Task input:
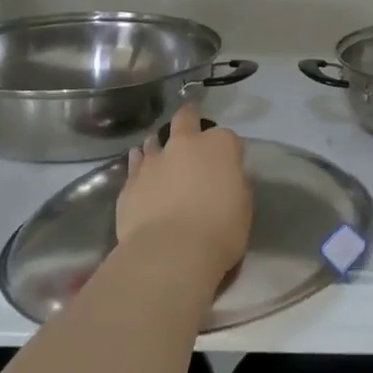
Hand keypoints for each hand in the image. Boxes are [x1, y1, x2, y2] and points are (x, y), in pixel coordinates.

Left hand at [115, 105, 250, 279]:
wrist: (171, 253)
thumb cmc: (220, 229)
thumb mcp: (243, 205)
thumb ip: (234, 183)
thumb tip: (226, 177)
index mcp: (220, 146)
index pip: (228, 138)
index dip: (229, 151)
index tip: (229, 165)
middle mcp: (185, 144)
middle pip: (186, 120)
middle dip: (189, 119)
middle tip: (190, 127)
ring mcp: (154, 161)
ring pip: (155, 141)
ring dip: (160, 144)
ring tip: (160, 151)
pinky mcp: (130, 182)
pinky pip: (135, 165)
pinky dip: (139, 163)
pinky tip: (139, 166)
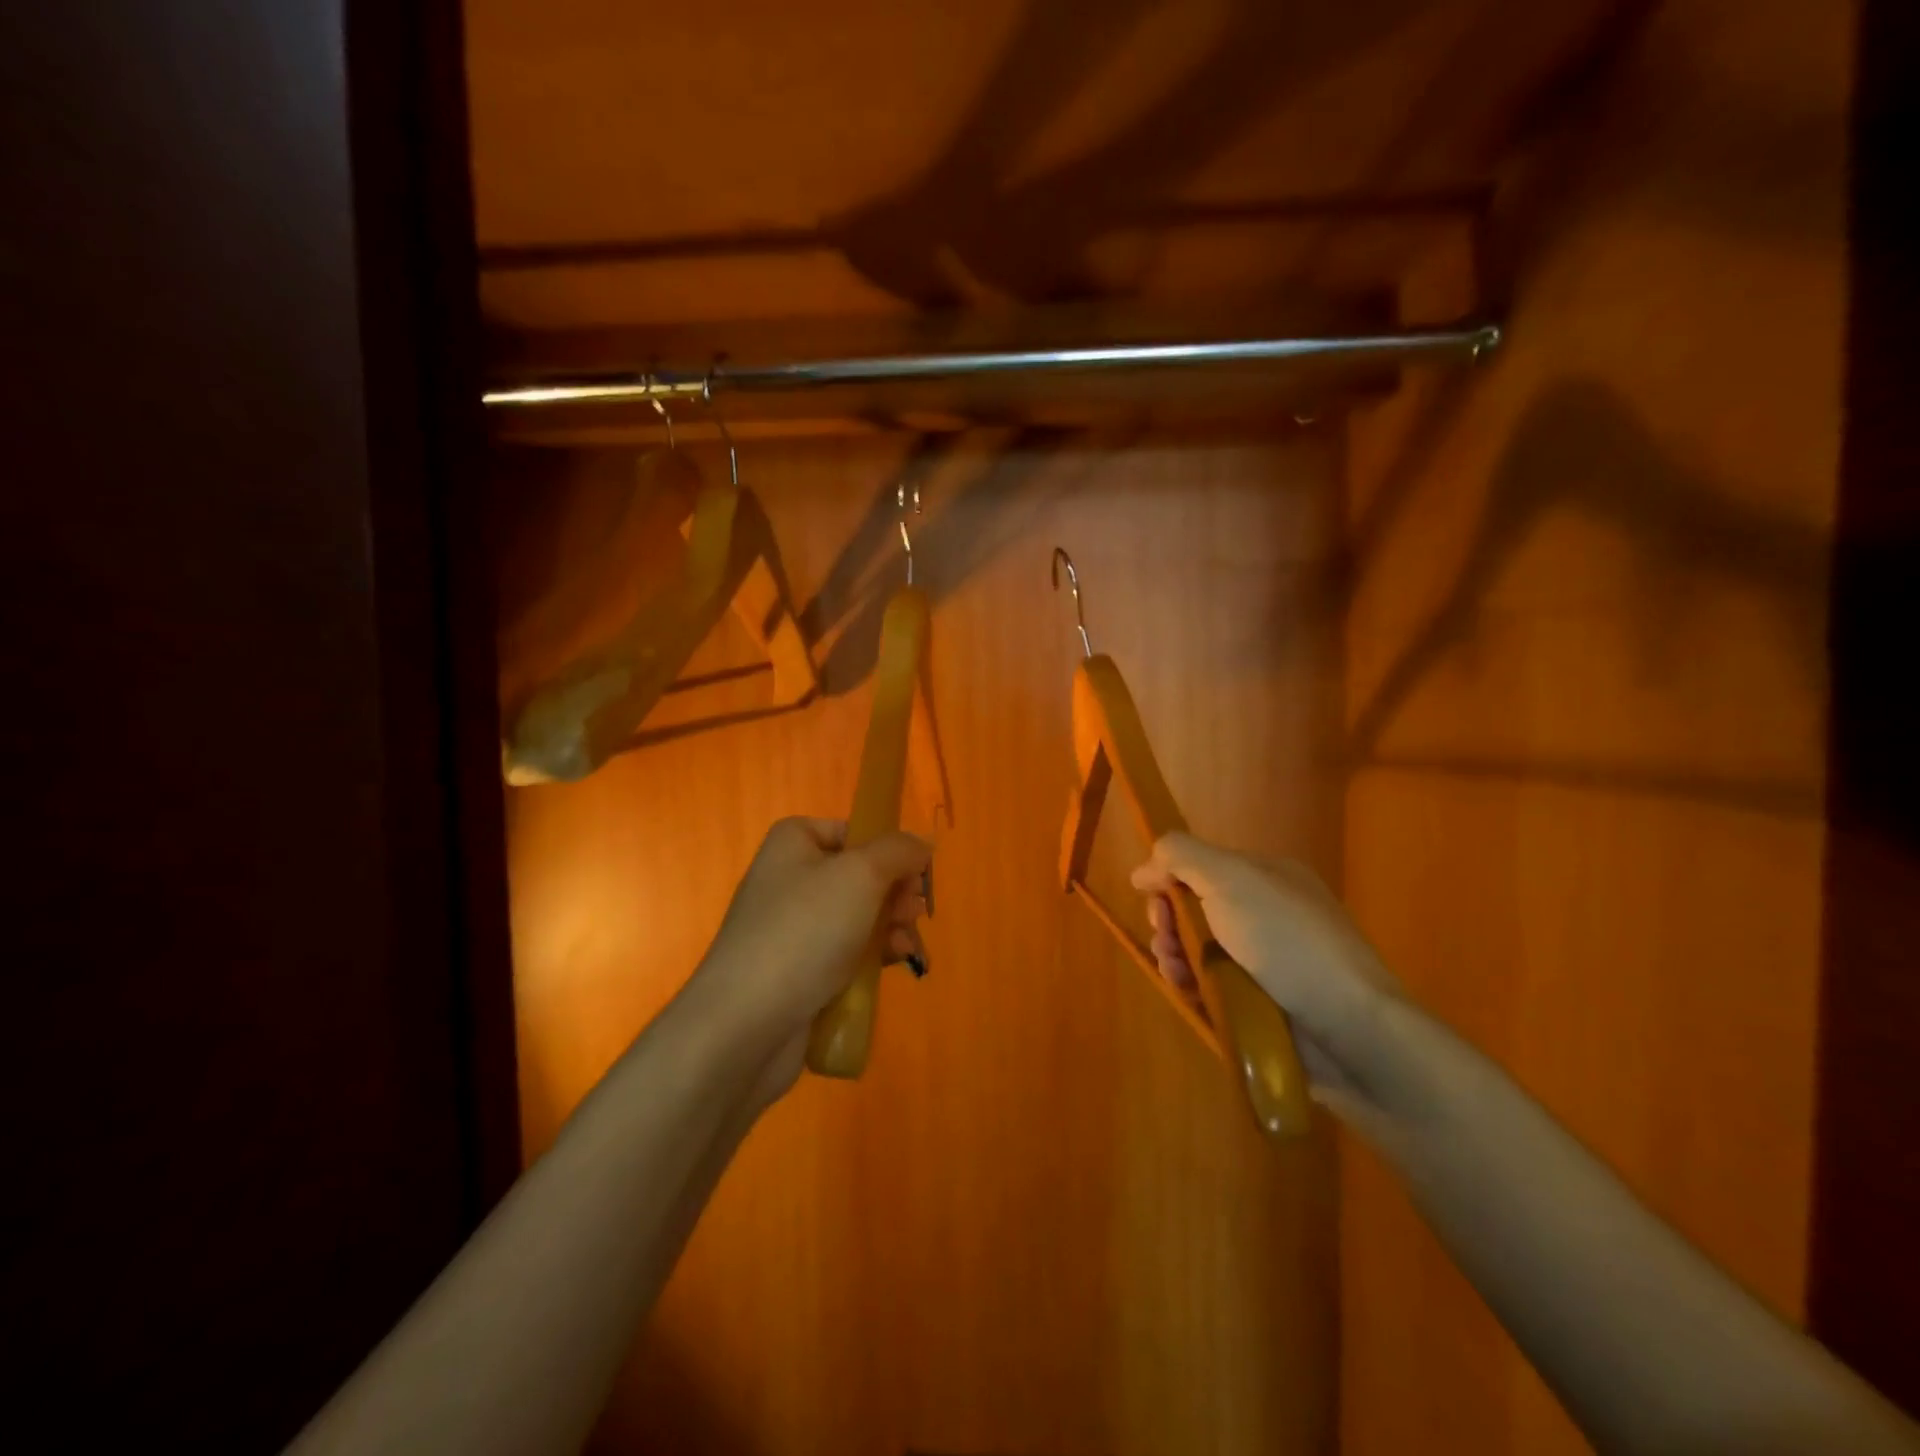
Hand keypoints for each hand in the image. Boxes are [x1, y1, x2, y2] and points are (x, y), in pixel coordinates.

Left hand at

What is expected:
Repeat each entry precisely as it appears. Leave the pictures out.

Written solution:
Hand keypoints for each hand in the image. Boxes are [x1, y1, x2, y2] and points are (x, y), in pixel coordinates.

Left hand at [115, 105, 250, 279]:
wrist: (171, 253)
thumb cmc: (220, 229)
thumb mcp: (243, 205)
thumb ip: (234, 183)
thumb tip: (226, 177)
index mcp: (220, 146)
index pip: (228, 138)
index dip: (229, 151)
index tip: (229, 165)
middle mcp: (185, 144)
middle pip: (186, 120)
middle dip: (189, 119)
middle tip: (190, 127)
ring mcp: (154, 161)
ring pip: (155, 141)
ring dip: (160, 144)
ring tip: (160, 151)
pinky mcp: (130, 182)
pinky pip: (135, 165)
pinky dip: (139, 163)
pinky tip: (139, 166)
Hand keypoints for each hand in the image. Boxes are [x1, y1, x2, y2] and points are (x, y), in pixel coordinates.

Left hand at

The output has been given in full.